# salary after taxes



## Enochius (Mar 30, 2013)

I am I'm the process of working out my contract with my new company and moving to Mexico. Can anyone help me with tax rates or point me in the direction to calculate my net pay after all the taxes are taken out for Mexico? I've tried searching but I'm not having much luck.
I'm sure the taxes are much different than the US. I want to make sure that I don't accept a gross pay that equals a net pay less than what I desire.

Thank you in advance!


----------



## conorkilleen (Apr 28, 2010)

Nobody is going to take a stab at that since we are not tax experts. Since I get paid from my company in the US and I live in Mexico, they need to do what they call tax equalization. I pay taxes in Mexico and in the US, but "on paper" my salary is adjusted to account for both so I don't lose any money. My company uses PWC and they do my US and Mexico taxes. I would ask them about your situation.


----------



## Enochius (Mar 30, 2013)

I don't think anyone has to be a tax expert to have an idea. I didn't ask for exact numbers. I currently work in the United States and I'm not a tax expert but just from observation I could get someone in the ballpark if they were to ask a similar question.
I'm not trying to be rude but I don't think you have the ability to speak for everyone on the forum. If people don't reply and answer the question then I can draw a conclusion that no one truly knows the answer.
This forum has been helpful in my other post so I thought I would ask.
People will either answer or they won't.


----------



## TundraGreen (Jul 15, 2010)

Enochius said:


> I don't think anyone has to be a tax expert to have an idea. I didn't ask for exact numbers. I currently work in the United States and I'm not a tax expert but just from observation I could get someone in the ballpark if they were to ask a similar question.
> I'm not trying to be rude but I don't think you have the ability to speak for everyone on the forum. If people don't reply and answer the question then I can draw a conclusion that no one truly knows the answer.
> This forum has been helpful in my other post so I thought I would ask.
> People will either answer or they won't.

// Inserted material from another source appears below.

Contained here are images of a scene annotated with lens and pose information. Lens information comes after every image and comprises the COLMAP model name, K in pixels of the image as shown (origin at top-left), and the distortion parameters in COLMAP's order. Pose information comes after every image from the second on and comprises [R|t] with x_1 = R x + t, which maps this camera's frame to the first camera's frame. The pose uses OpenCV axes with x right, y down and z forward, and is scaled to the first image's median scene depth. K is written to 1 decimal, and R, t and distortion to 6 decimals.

When I was working as a contractor, my net pay was about 20% less than the gross.


----------



## michmex (Jul 15, 2012)

Enochius said:


> I am I'm the process of working out my contract with my new company and moving to Mexico. Can anyone help me with tax rates or point me in the direction to calculate my net pay after all the taxes are taken out for Mexico? I've tried searching but I'm not having much luck.
> I'm sure the taxes are much different than the US. I want to make sure that I don't accept a gross pay that equals a net pay less than what I desire.
> 
> Thank you in advance!



From a Google search for Mexico Income Tax 2013:

http://www.expat.hsbc.com/1/PA_ES_C...f/en/global_tax_navigator/going_to_mexico.pdf

Preparation of Mexican income taxes is not difficult. The level of difficulty rises as a USA filing to the IRS will also need to be made if you are a USA citizen.

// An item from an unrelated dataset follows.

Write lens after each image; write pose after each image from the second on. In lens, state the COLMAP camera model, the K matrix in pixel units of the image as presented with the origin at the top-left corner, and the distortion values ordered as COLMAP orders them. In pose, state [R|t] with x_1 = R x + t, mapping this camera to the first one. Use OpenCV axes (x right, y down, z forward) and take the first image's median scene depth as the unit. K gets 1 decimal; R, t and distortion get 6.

Like conorkileen, my taxes were prepared by our corporate auditors. I split my salary so that I had sufficient funds to pay the bills I needed to pay in both countries which included my health insurance which was paid in the USA. My tax and basic living expenses in Mexico were equalized so that my international service did not present an undue financial burden compared to me staying in the USA. I also wanted to minimize my payment in Pesos to minimize the exchange rate risk.

The tricky part in negotiating a salary paid only in Mexican pesos will be to forecast the USD$-Mexico Peso exchange rate which has shown a lot of variability in the last 12 months.


----------



## Enochius (Mar 30, 2013)

Thank you for the replies. This helps me.


----------



## johnmex (Nov 30, 2010)

The only income I have is in pesos. I checked my pay stub today and can confirm that 20% was retained. That includes income tax, IMSS, and Infonavit deductions.


----------